# [Série de consignes]
a - En une à trois phrases, expliquez pourquoi le texte sur la Géorgie fait de ce pays le « point de passage obligé » du projet Traceca, selon la raison qu'il en donne lui-même.
b - Rédigez la suite du texte sur la Géorgie à partir de sa dernière phrase.

Monsieur le Président,
Aujourd'hui libre, votre pays demeure la Géorgie de toujours : celle des vieux royaumes d'Ibérie et de Colchide, qui parle tant à notre imagination.
Celle des antiques légendes, de Jason et des Argonautes ou de Prométhée, qui ont nourri la mythologie grecque, patrimoine commun de nos cultures.
Pays de la vigne et du vin où - comme en France, l'on aime rire et chanter, aussi bien que boire et danser -. Un pays où un poète du XIIème siècle- Roustaveli- est plus adulé que n'importe quel homme politique contemporain et où la poésie reste un sport national.
Un pays enfin qui sût séduire d'illustres voyageurs français : Chardin, qui établit un des premiers plans de Tiflis, dont Voltaire s'inspira en écrivant Les lettres persanes; Alexandre Dumas, dont le merveilleux récit de ses pérégrinations au Caucase vient d'être réédité; ou encore Brosset, le célèbre orientaliste. Des rues de Tbilissi portent leurs noms.
Cette Géorgie qui, aux marches disputées de l'Orient et de l'Occident, à la frontière de la chrétienté et de l'islam, après avoir été une terre de convoitises et d'affrontements, aspire à redevenir un carrefour d'échanges entre les hommes et les cultures.
C'est bien pourquoi la Géorgie d'aujourd'hui est -avec l'Azerbaïdjan-, le point de passage obligé de l'ambitieux projet Traceca de l'Union européenne, qui vise à établir la "route de la soie du XXIème siècle", reliant l'Europe et l'Asie, par la Mer Noire et la Mer Caspienne.

# [Extraits de données]
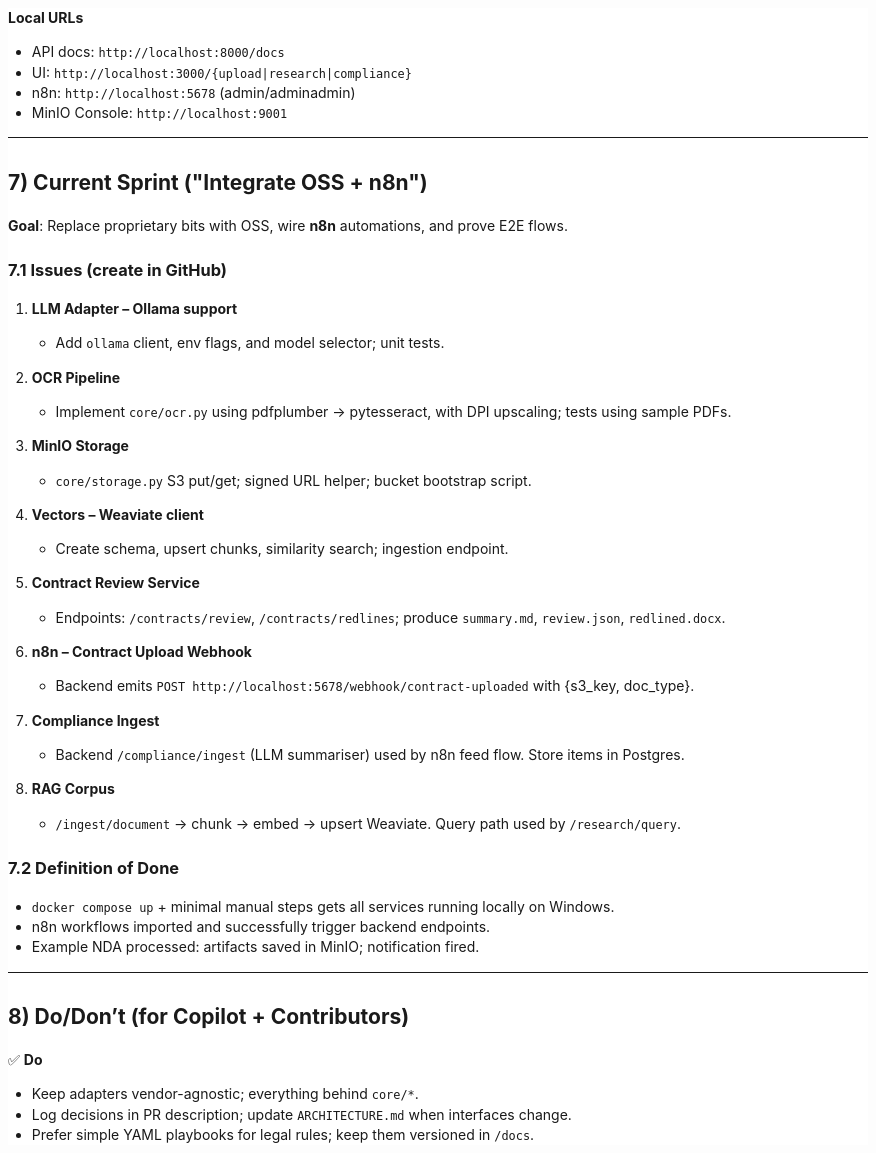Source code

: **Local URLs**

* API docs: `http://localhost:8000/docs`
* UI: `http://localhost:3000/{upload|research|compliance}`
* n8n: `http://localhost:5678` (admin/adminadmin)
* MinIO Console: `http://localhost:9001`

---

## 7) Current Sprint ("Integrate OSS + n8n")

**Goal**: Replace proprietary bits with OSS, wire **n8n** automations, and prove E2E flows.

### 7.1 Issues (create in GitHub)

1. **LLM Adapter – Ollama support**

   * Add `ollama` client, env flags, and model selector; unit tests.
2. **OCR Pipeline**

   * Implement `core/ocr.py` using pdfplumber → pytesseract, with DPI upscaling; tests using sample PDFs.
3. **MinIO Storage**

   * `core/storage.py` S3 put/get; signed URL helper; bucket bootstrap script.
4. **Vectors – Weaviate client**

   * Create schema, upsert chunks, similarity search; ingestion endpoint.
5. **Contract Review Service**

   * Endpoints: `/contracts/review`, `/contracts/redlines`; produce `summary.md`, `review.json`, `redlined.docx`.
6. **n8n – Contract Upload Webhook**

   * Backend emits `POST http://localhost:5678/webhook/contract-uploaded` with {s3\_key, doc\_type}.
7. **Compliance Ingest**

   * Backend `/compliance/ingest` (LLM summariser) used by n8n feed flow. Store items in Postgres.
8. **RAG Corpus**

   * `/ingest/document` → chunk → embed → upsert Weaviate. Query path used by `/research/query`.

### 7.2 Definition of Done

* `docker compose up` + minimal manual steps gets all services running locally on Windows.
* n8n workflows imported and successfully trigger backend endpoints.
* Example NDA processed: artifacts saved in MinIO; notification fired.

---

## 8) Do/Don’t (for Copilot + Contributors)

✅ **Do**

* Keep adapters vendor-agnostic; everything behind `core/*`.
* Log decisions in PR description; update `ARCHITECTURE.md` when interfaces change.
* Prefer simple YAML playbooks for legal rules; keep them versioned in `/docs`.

# [Réponses aux consignes]
a - La Géorgie, située aux marches disputées de l'Orient et de l'Occident, à la frontière de la chrétienté et de l'islam, aspire à redevenir un carrefour d'échanges entre les hommes et les cultures après avoir été une terre de convoitises et d'affrontements. C'est pourquoi elle est, avec l'Azerbaïdjan, le point de passage obligé de ce projet de l'Union européenne, qui vise à relier l'Europe et l'Asie par la mer Noire et la mer Caspienne.

b -
Dans ce projet gigantesque et -c'est le cas de le dire "prométhéen" - la Géorgie est partenaire de l'Union européenne. L'accord de coopération est le premier dans la région à être entré en vigueur. Et, la Géorgie deviendra, je l'espère dès cette année, membre à part entière du Conseil de l'Europe.
Ce faisant, aujourd'hui, la Géorgie est, enfin, et sans conteste, "en Europe", et la France s'en réjouit.
Comment pourrait-il d'ailleurs en être autrement, alors que, des siècles durant, le même mot géorgien -prangui- servait à désigner à la fois Français et Européens.
Il est vrai aussi que les liens qui unissent nos pays sont séculaires. Ils se sont renforcés encore dans l'adversité. Les Géorgiens contraints à l'exil ont trouvé en France une seconde patrie. Leurs enfants ont pris leur juste part à la défense du pays qui les avait accueillis. Ce fut le cas du lieutenant-colonel Prince Dimitri Amilakvari, compagnon de la Libération, tombé à El Alamein, dont une promotion de Saint-Cyr porte le nom... et de bien d'autres qui honorèrent la Légion étrangère.
Déjà, au lendemain de la guerre, le général de Gaulle leur avait rendu hommage. Et votre pays lui est reconnaissant d'avoir permis le retour à Tbilissi des inestimables trésors culturels et religieux géorgiens, mis à l'abri en France en 1921.
Aujourd'hui, notre pays est en paix. Mais le vôtre, Monsieur le Président, a connu de nouvelles épreuves. Nombreux sont vos compatriotes qui du fait de la tragédie abkhaze ont été contraints d'abandonner leurs foyers, de devenir des "réfugiés" dans leur propre pays. Dans cette épreuve, la France, qui a créé "le groupe des amis de la Géorgie'', a été et sera à vos côtés, dans l'affirmation et la promotion de l'intégrité territoriale et de la souveraineté de la Géorgie. Elle soutient également le droit au retour des réfugiés et le rétablissement de la Géorgie dans son intégrité.
Monsieur le Président,
Vous le savez mieux que quiconque, l'indépendance et la prospérité de chacun des trois pays au sud du Caucase sont intimement liés à la paix retrouvée. La paix dans cette région d'importance stratégique, est vitale pour ces trois pays qui sont tous nos amis. Elle est donc vitale pour l'Europe, et partant, pour la France.
C'est pourquoi nous soutenons, Monsieur le Président, votre "initiative pour un Caucase pacifique".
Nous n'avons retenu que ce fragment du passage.